I Am Legend by Richard Matheson
I got turned onto this from watching an old Vincent Price movie called The Last Man On Earth. It was based on this book. The book is much better.
Breakfast of Champions by Kurt Vonnegut
I like everything I've read by this guy, and I like this one the best...though Slaughterhouse Five is a very close second. One of my favorite things about Breakfast of Champions is the little illustrations he did in it. They made a movie of this, but I haven't seen it. Don't think I want to.
The Decline and Fall of the Roman Empire by Edward Gibbon
A multivolume history meticulously researched and written by a prissy rich Englishman in the late 18th century. It's not something to read cover to cover.
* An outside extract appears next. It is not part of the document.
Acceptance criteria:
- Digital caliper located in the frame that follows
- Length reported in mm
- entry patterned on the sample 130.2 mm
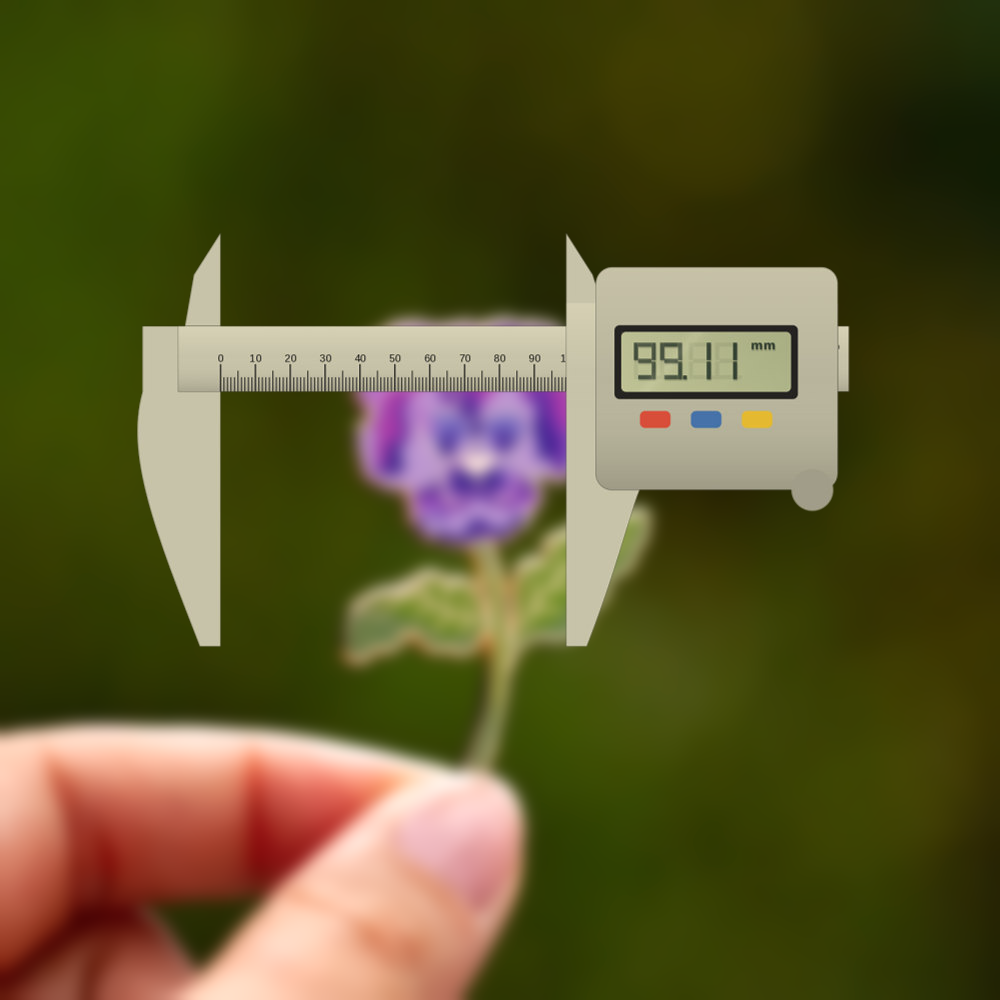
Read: 99.11 mm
I just dip into a chapter here and there, depending on who (or what) I want to read about at the time.
Post Office by Charles Bukowski
It's hard to pick a favorite here, but I do like his narratives much better than his poetry books. Bukowski's books are thinly-veiled autobiographies. He changes his character's name to Henry Chinaski, but the experiences are all his, written in a brutally honest, vulgar style. Sordid tales of women, booze, gambling, and getting in fights.
Brave New World by Aldous Huxley
A look into a future where people are bred and conditioned to fit into a specific caste in society...Epsilons being the lowest (they perform repetative machine-like manual labor) and Alphas being the highest. People are kept "happy" with subliminal messages and by giving them a fun drug called Soma. They spend their nights high on Soma, screwing like rabbits. Not a bad life I guess...where do I sign up?
A Clockwork Orange by Anthony Burgess
A book about a violent kid used in an experiment to condition him against violence. They screw him up so badly that any violent thought or actions make him physically ill...but is it really "reforming" someone if the person isn't able to act with their own free-will? The movie omits the last chapter, making everything come full-circle. The book has an extra twist on the end that is more satisfying.
Julian by Gore Vidal
An interesting novelization of the life of the Roman emperor Julian II (known as Julian the Apostate). He was part of Constantine the Great's dynasty, and when he was emperor, he attempted to reverse the spread of Christianity and revive the old Roman state religion. The last of the Pagan emperors, he was also a brilliant general and he lived an interesting life. This book is very well-written. A real page-turner.
The Twelve Caesars by Suetonius
A history of Julius Caesar and the first eleven emperors of Rome. It was written in the 2nd Century AD. The book is full of amusing anecdotes. It's part biographical facts, part palace gossip. There's a lot of stuff in here that probably isn't true...if Suetonius was around today, he'd be writing for the National Enquirer. Still, it's fun to read about the outrageous things that Caligula and Nero did, even if a lot of it is bullshit.